Question

When the displacement of a simple harmonic oscillator is one third of its amplitude, the ratio of total energy to the kinetic energy is \(\frac{x}{ 8}\) , where x = _________.

Answer 1

Correct Answer: 9

Step 1: Total Energy Definition - The total energy E for a simple harmonic oscillator is computed using the formula:

E = \(\frac{1}{2}KA^2\)

- Here, K represents the spring constant and A denotes the amplitude.

Step 2: Potential Energy Calculation at Displacement \(\frac{A}{3}\) - When the displacement is \(\frac{A}{3}\), the potential energy U is calculated as:

U = \(\frac{1}{2}K \left(\frac{A}{3}\right)^2 = \frac{KA^2}{18} = \frac{E}{9}\)

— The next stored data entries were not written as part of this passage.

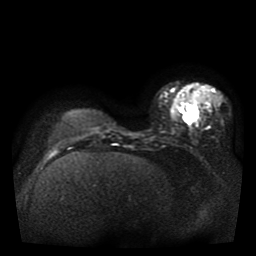
Breast MRI, one axial slice. Slice 12 of 41 in the series (ordered by position). Diffusion-weighted series; image 2 of 4 stored at this slice position (different b-values; order by instance number). 1.5 T. 5 mm slice thickness. 256 × 256 image matrix, field of view 330 × 330 mm. Female patient.
Annotated regions visible in this slice (outlined manually by an expert reader):
- tumour on diffusion-weighted imaging: bounding box <183,106,197,122> (left, top, right, bottom; pixels)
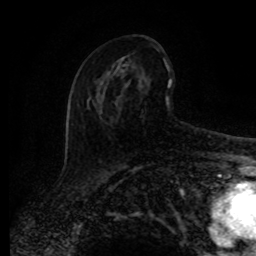
Breast MRI (dynamic contrast-enhanced), one axial slice. Position 47 of 80 along the scan axis. Cropped to one breast. Dynamic contrast-enhanced series, time point 2 of 8 at this slice position (early post-contrast). 1.5 T. TE 4.2 ms, TR 7 ms. 2 mm slice thickness. 256 × 256 image matrix, field of view 165 × 165 mm. Female patient.
Structures marked on this image (semi-automatically segmented with operator editing):
- enhancing-tissue mask used for the functional tumour volume (all voxels passing the contrast-enhancement thresholds inside the analysis volume; usually the tumour): box from (x=88, y=51) to (x=172, y=114) px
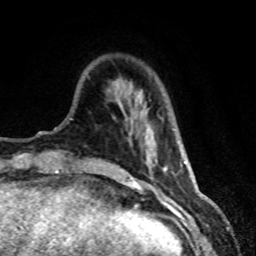
Breast MRI (dynamic contrast-enhanced), one axial slice; position 14 of 80 along the scan axis; cropped to one breast; dynamic contrast-enhanced series, time point 2 of 8 at this slice position (early post-contrast); 1.5 T; TE 4.2 ms, TR 7.1 ms; 256 × 256 image matrix. Female patient.
Structures marked on this image (semi-automatically segmented with operator editing):
- enhancing-tissue mask used for the functional tumour volume (all voxels passing the contrast-enhancement thresholds inside the analysis volume; usually the tumour): bounding box [x1, y1, x2, y2] px = [141, 139, 168, 174]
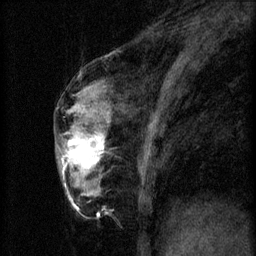
Breast MRI (dynamic contrast-enhanced), one sagittal slice. Position 26 of 60 along the scan axis. 3 images stored at this slice position (order not interpretable as contrast timing). 1.5 T. TE 4.2 ms, TR 8.2 ms. 2 mm slice thickness. 256 × 256 image matrix. Female patient, age 56 years.
Structures marked on this image (semi-automatically segmented with operator editing):
- analysis volume of interest (the breast-tissue region the enhancement analysis was run in; not a lesion): bounding box (x1, y1, x2, y2) in pixels: (60, 124, 108, 179)
- tumour enhancement mask (voxels above the 70 % enhancement threshold inside the analysis volume of interest): (62, 132, 105, 169)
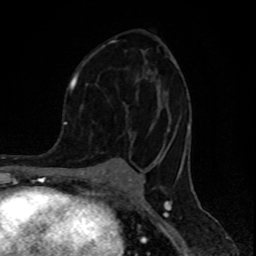
Breast MRI (dynamic contrast-enhanced), one axial slice; position 49 of 80 along the scan axis; cropped to one breast; dynamic contrast-enhanced series, time point 2 of 8 at this slice position (early post-contrast); 1.5 T; TE 4.2 ms, TR 7 ms; 2 mm slice thickness; 256 × 256 image matrix, field of view 155 × 155 mm. Female patient.
Structures marked on this image (semi-automatically segmented with operator editing):
- enhancing-tissue mask used for the functional tumour volume (all voxels passing the contrast-enhancement thresholds inside the analysis volume; usually the tumour): bounding box <74,39,190,157> (left, top, right, bottom; pixels)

Step 3: Kinetic Energy Calculation - Kinetic energy is determined by subtracting the potential energy from the total energy:

KE = E - U = E - \(\frac{E}{9} = \frac{8E}{9}\)

Step 4: Ratio of Total Energy to Kinetic Energy Calculation:

\(\frac{\text{Total Energy}}{\text{KE}} = \frac{E}{\frac{8E}{9}} = \frac{9}{8}\)

Step 5: Determine x - Given that the computed ratio is \(\frac{x}{8}\), it follows that x = 9.

Therefore, the final answer is: x = 9